Application Advice for Students
From the Alliance for Academic Internal Medicine (AAIM)
- Students should not apply to a program that they would not rank.
- Students should not interview with more than one program in a day.
- Students should feel comfortable cancelling interviews as the season progresses if the scheduled interview is no longer at a program likely to end in the student’s top 10. In this virtual season, such cancellations are recommended at least seven days in advance to allow programs time to offer the interview slot to another interested student. Students should cancel via an email with a professional tone and with gratitude for the opportunity.
- The number of places you apply to depends on your competitiveness.
- Discuss your competitiveness with your Field Specific Advisor, Dr. Ananthakrishnan, and your letter writers. On average most people should apply to 20-25 programs.

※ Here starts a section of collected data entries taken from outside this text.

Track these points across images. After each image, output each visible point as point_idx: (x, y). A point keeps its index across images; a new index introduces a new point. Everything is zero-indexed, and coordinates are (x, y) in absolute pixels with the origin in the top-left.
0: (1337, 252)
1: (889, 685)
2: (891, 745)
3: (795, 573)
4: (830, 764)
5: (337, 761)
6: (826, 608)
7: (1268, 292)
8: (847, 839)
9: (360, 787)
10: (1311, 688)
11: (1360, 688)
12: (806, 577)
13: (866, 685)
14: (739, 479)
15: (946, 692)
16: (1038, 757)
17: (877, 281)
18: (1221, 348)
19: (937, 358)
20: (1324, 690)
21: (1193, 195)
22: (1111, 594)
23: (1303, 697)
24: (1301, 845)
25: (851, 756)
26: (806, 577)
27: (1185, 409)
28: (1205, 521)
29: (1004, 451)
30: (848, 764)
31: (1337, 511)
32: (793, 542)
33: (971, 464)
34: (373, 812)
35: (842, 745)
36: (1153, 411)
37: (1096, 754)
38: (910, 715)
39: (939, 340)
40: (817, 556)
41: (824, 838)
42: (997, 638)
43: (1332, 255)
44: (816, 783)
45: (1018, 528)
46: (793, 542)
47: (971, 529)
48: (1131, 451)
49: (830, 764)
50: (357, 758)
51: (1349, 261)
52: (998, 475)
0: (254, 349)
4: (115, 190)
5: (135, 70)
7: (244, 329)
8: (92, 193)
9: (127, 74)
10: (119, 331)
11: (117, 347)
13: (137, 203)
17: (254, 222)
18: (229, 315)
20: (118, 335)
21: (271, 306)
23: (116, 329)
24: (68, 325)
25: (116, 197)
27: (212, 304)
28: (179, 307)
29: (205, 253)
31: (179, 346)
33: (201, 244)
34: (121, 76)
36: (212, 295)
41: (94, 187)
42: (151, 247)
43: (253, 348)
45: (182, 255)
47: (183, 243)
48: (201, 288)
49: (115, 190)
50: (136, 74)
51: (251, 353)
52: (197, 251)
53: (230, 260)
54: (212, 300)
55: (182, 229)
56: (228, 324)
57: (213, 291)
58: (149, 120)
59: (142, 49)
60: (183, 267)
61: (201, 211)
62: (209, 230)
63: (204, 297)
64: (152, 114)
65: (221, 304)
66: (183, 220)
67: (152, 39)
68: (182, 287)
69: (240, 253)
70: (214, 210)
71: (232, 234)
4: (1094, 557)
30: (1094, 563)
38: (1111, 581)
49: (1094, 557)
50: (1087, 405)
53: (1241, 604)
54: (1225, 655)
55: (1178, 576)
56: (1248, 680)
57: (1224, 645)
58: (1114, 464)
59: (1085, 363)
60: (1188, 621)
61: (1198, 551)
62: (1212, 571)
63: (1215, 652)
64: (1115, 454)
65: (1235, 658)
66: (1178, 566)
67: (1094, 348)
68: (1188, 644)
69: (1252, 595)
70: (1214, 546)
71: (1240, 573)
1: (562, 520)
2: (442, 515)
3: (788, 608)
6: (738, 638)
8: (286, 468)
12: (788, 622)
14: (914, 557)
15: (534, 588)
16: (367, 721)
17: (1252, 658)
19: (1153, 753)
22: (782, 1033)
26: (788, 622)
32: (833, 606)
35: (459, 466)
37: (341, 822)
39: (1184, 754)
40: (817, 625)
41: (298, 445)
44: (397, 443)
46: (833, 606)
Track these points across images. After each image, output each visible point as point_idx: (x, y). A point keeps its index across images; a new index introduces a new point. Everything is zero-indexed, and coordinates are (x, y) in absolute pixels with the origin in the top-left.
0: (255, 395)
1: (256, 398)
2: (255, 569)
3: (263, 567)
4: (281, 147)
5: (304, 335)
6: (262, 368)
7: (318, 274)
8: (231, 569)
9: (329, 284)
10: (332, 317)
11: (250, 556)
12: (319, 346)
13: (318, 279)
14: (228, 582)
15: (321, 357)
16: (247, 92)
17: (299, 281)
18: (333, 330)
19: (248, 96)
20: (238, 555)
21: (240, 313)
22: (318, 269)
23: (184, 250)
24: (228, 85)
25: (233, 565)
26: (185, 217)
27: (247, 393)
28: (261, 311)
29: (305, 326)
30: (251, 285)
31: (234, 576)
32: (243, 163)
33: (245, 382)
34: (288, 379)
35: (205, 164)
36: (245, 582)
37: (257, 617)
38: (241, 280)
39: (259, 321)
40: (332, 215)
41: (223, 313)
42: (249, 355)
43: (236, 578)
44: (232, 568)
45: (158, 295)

- If you are a student who has experienced academic challenged (course failures, USMLE failure(s), etc.) you need to apply to more Medicine programs— at least 50 programs, including many community programs.
- Match data shows that students who have 6-8 interviews will have a 95-98% likelihood of successfully matching in IM.
- Please relinquish interviews once you have 12-15 interviews to allow your peer applicants a chance to interview and match.
- Contact your advisor or Dr. Ananthakrishnan if you do not have 6-10 interviews by the first week of November.